:: Revision comparison data ::
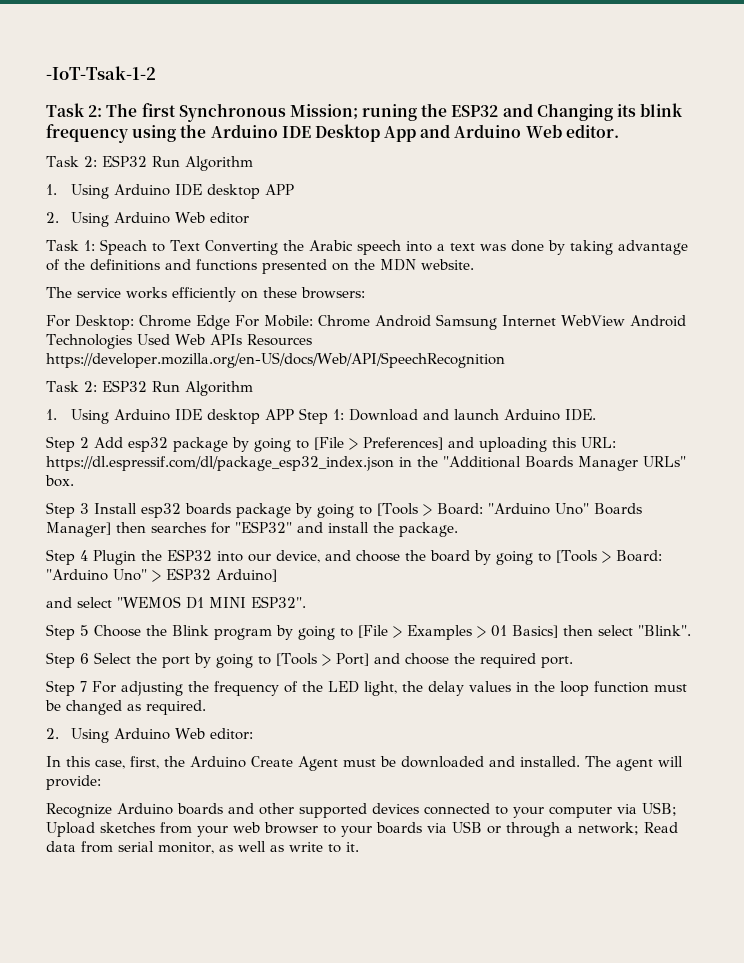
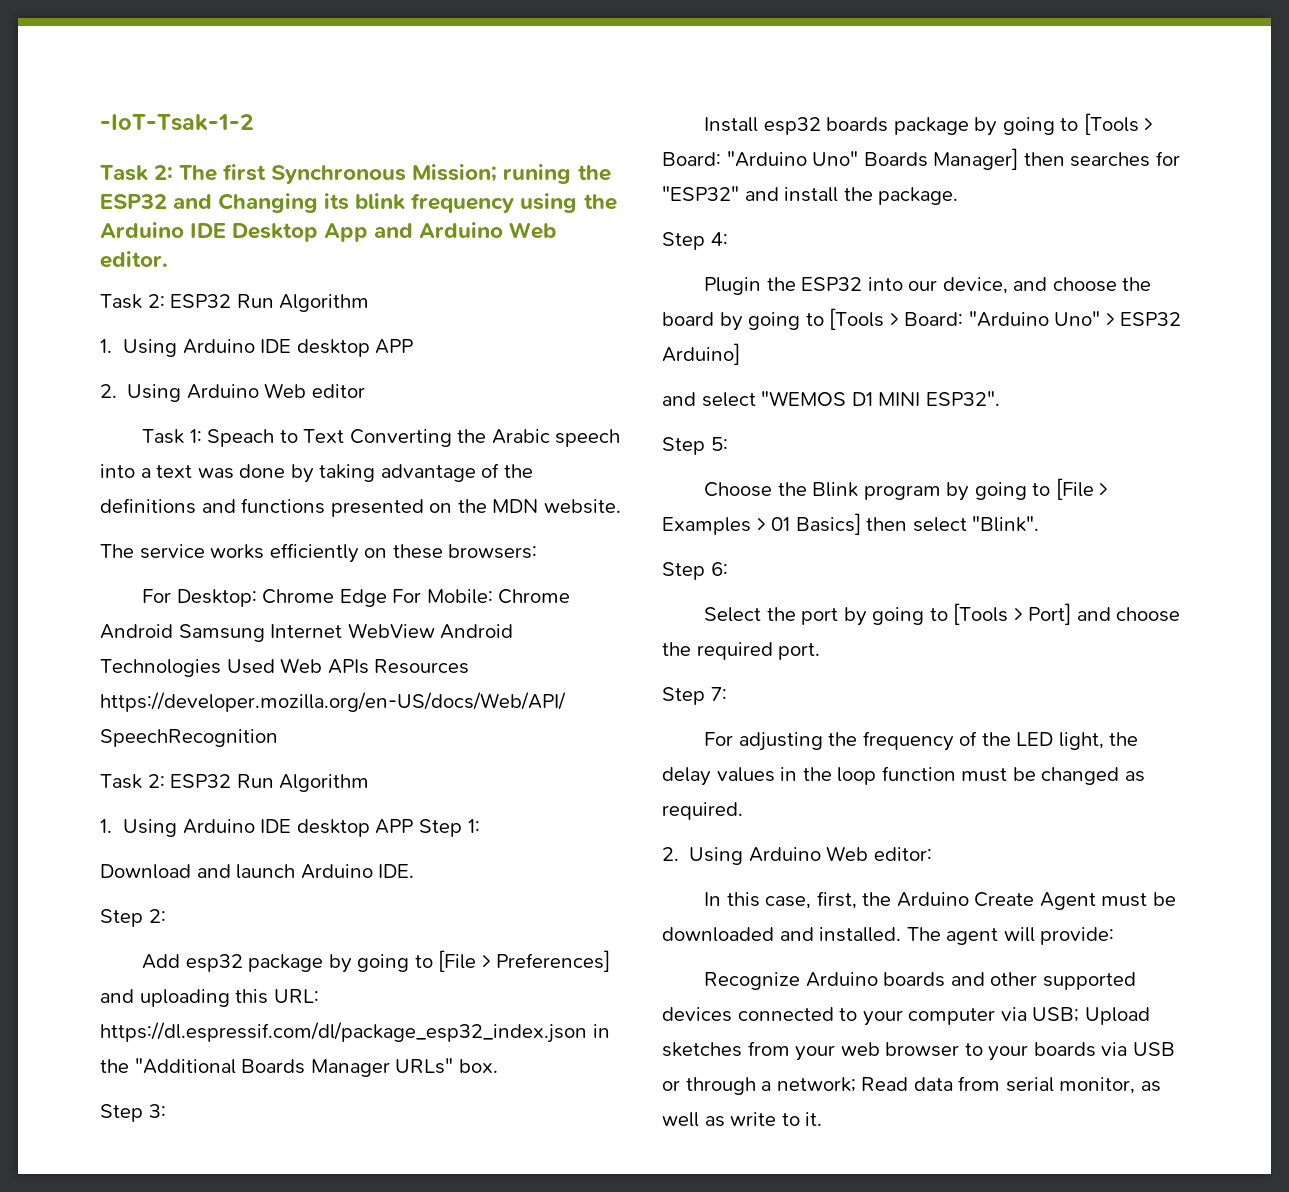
(345, 414) none -> (480, 826) //
[80,437,89,448] 2 -> [148,909,166,923] 2: //
[80,503,89,514] 3 -> [148,1104,166,1118] 3: //
[80,550,88,561] 4 -> [710,232,728,246] 4: //
[80,625,89,636] 5 -> [710,437,728,451] 5: //
[80,653,89,664] 6 -> [710,562,728,576] 6: //
[80,681,87,692] 7 -> [710,687,727,701] 7: //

:: Task to carry out ::
Could you repeat every entry above exactly, with each picture omitted?

:: Result of this exercise ::
(345, 414) none -> (480, 826) //
[80,437,89,448] 2 -> [148,909,166,923] 2: //
[80,503,89,514] 3 -> [148,1104,166,1118] 3: //
[80,550,88,561] 4 -> [710,232,728,246] 4: //
[80,625,89,636] 5 -> [710,437,728,451] 5: //
[80,653,89,664] 6 -> [710,562,728,576] 6: //
[80,681,87,692] 7 -> [710,687,727,701] 7: //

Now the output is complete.